**Requirement:**
State how many lines in the records below contain the string "family", with case counting. Reply with only the number.

**Dataset entries:**
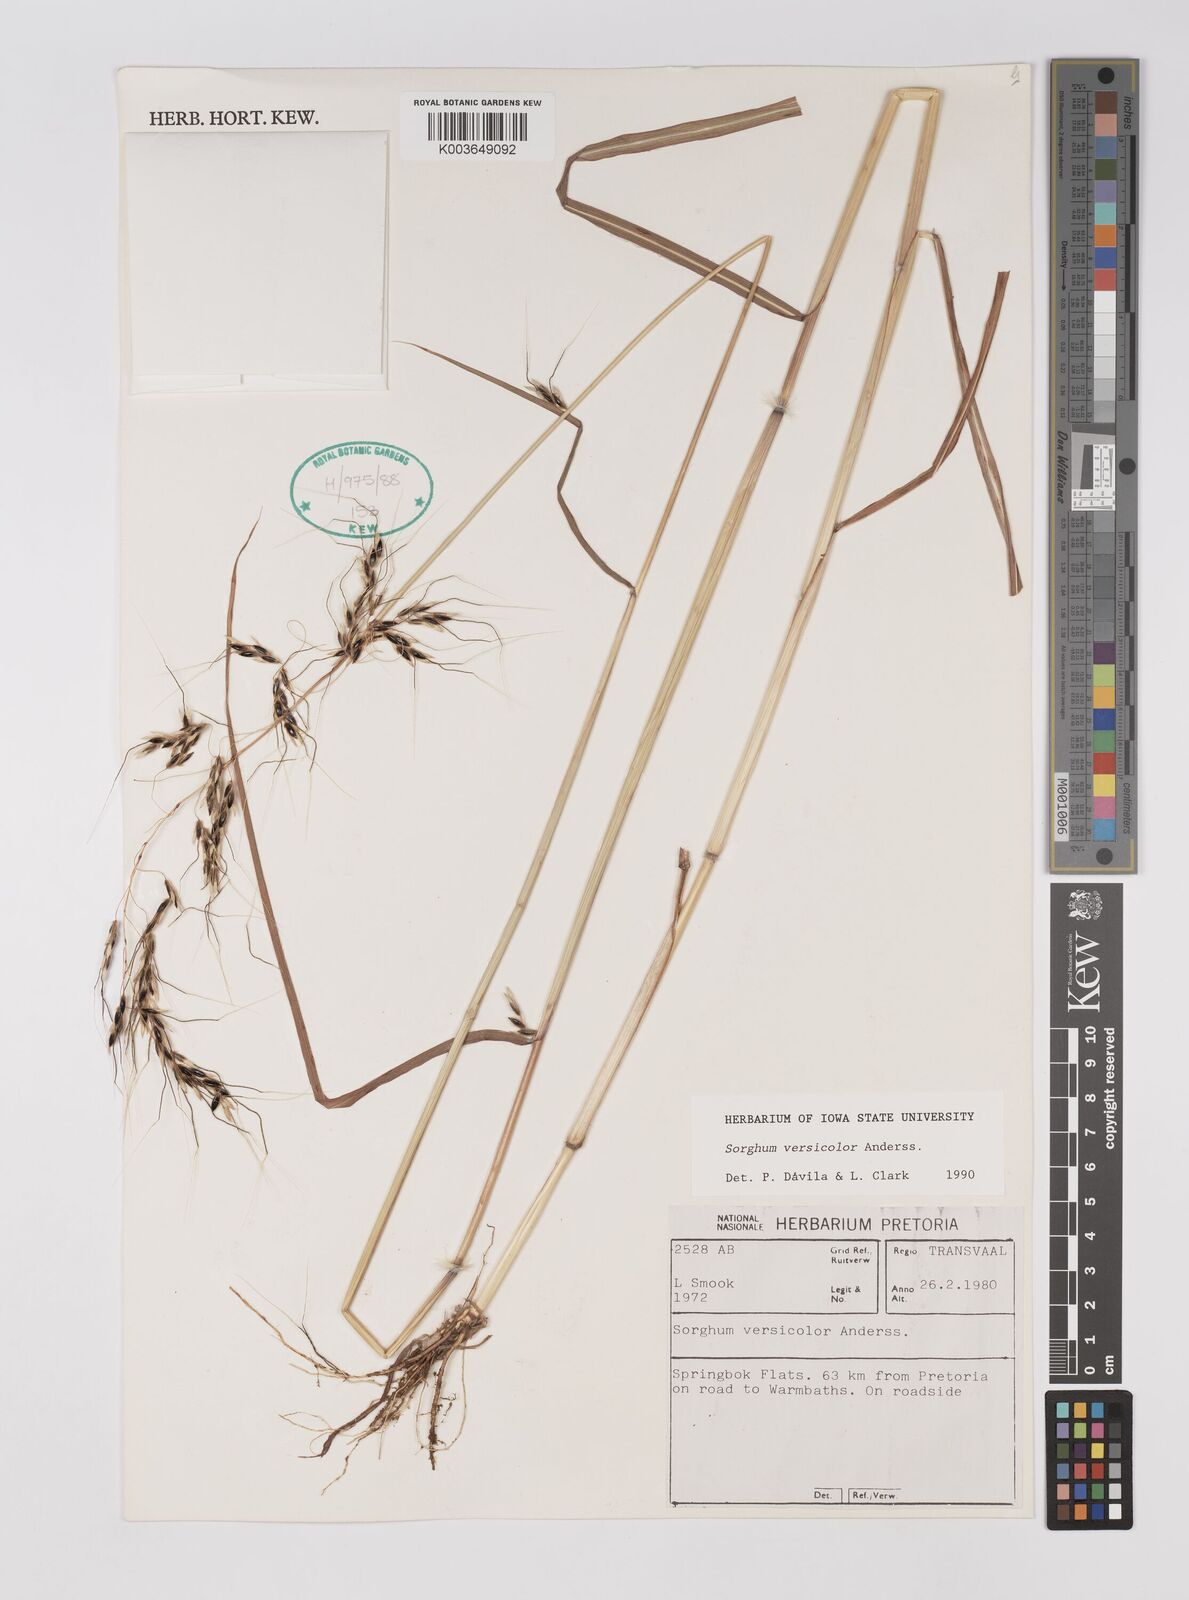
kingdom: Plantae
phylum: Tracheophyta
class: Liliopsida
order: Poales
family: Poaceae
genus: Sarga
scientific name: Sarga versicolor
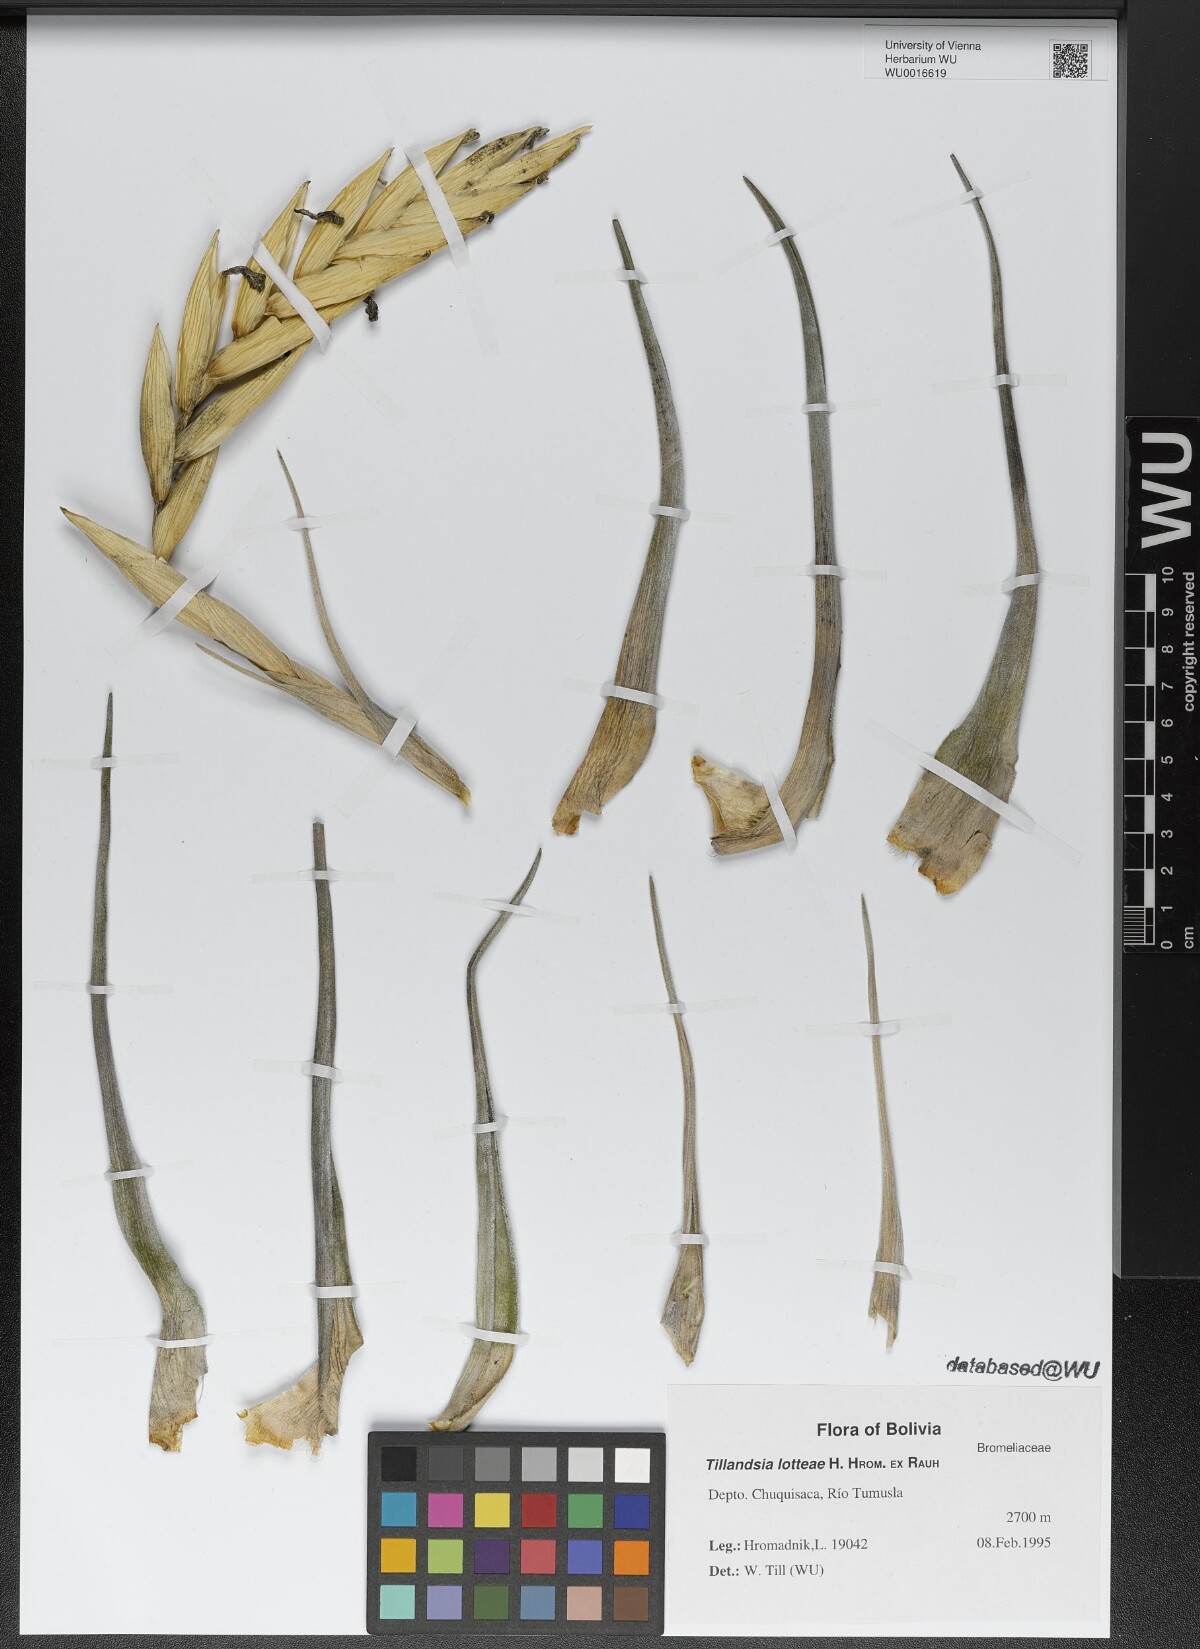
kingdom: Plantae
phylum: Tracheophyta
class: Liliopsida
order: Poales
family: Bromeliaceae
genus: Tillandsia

==

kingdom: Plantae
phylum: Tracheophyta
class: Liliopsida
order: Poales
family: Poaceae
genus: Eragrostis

--

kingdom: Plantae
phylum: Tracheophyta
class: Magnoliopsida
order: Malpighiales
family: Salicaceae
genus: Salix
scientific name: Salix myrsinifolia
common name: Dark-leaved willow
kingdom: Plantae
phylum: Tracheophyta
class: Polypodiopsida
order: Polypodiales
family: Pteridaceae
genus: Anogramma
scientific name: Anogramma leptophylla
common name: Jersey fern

**Result of the task:**
5